Claire was careful with her answer. “I think he had something to do with Danny’s sudden disappearance. Maybe let him bleed to death or some stupid thing like that, and then hid the body. It’s just a gut feeling. I don’t have any proof. Maybe someday Danny’s bones will be excavated from the theater basement, but I doubt it.”
They sat, drinks in hand, wrapped in their own thoughts. A full glass of stout sweated a wet circle on the table in front of the empty seat.
Finally Addie broke the silence. “Who owns the property, anyway?”
“Kit Bayard,” said Morris. “He bought it when he first came to Atlanta. Bragged to me that he paid cash for it. There’s no next of kin that can be tracked down, or I would have found it when I researched him for the story I wrote up for the paper. Maybe the city will take it over.”

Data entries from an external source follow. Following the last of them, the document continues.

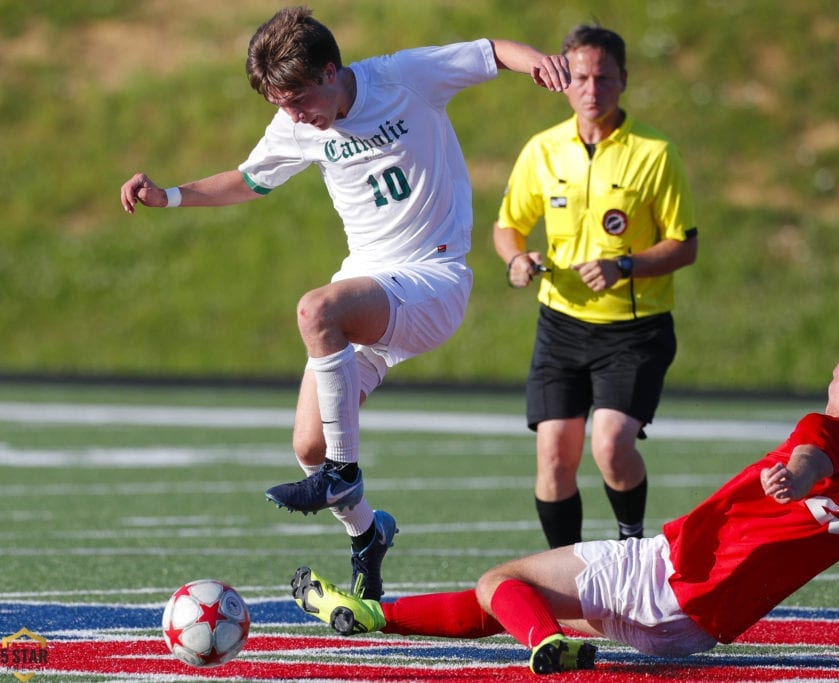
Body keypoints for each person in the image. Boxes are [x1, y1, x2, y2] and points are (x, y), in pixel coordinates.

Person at [119, 6, 571, 602]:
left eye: (299, 99)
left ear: (332, 71)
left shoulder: (403, 76)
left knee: (315, 311)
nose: (294, 116)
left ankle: (344, 472)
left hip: (431, 279)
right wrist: (169, 196)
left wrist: (537, 61)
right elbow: (250, 180)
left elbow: (488, 49)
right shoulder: (298, 123)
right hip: (368, 289)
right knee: (308, 445)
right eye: (280, 105)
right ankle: (367, 534)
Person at [288, 331, 839, 675]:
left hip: (667, 571)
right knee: (516, 598)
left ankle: (545, 645)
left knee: (500, 583)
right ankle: (375, 614)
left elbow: (814, 454)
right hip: (693, 631)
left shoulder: (823, 431)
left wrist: (798, 471)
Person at [491, 25, 698, 548]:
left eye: (603, 77)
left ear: (623, 81)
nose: (591, 89)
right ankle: (567, 573)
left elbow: (684, 244)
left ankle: (632, 545)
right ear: (564, 83)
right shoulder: (543, 150)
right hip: (560, 325)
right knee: (554, 456)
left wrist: (622, 266)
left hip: (633, 331)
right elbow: (507, 226)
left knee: (609, 445)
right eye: (580, 77)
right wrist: (517, 259)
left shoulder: (655, 153)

“The Preservation Society might get involved,” Addie said. “They had some investment in it, I think. Too bad about the building, it was a landmark.” She turned to Claire. “So sorry to hear about your mother. Are you going to stick around?”
Claire shook her head. “I don’t think so. I’m going to put the house up for sale. It’s in an old, stable neighborhood, and well-preserved Craftsman houses like it don’t go on the market that often, or so I’m told.”
“Well, I’ll be sorry to see you leave. Where do you want to go?”
Claire looked out the window at the rain coming down and allowed herself to smile. “Someplace warm and dry.”
“Egypt. Go sign up for a tour of the Pyramids in the desert.” Morris was smirking, the first sign that afternoon of his old personality. “I have friends at a travel bureau who could get you a good rate.”
“Now there’s a thought,” said Addie. “Maybe I’ll go with you. I don’t have anything to hold me here.” Her wide eyes were very green.
“Except a good job,” Claire reminded her. Yet the idea was somehow appealing as she turned it around in her mind and looked at it from all sides. A trip abroad. It could happen. When the house was sold, she’d have money. Her bills would be paid, and she didn’t have anyone who needed looking after except herself.
“I’ll pay my way. I’m great fun on a trip, and I love to travel. ” Addie was bright-eyed.
Claire studied Morris and Addie, the wheels in her brain turning. Then she reached across the table and picked up the honorary stout. Mimicking that shrug of Tom’s she would miss forever, she took a swallow and really smiled for the first time in weeks. “Sure. Why not?”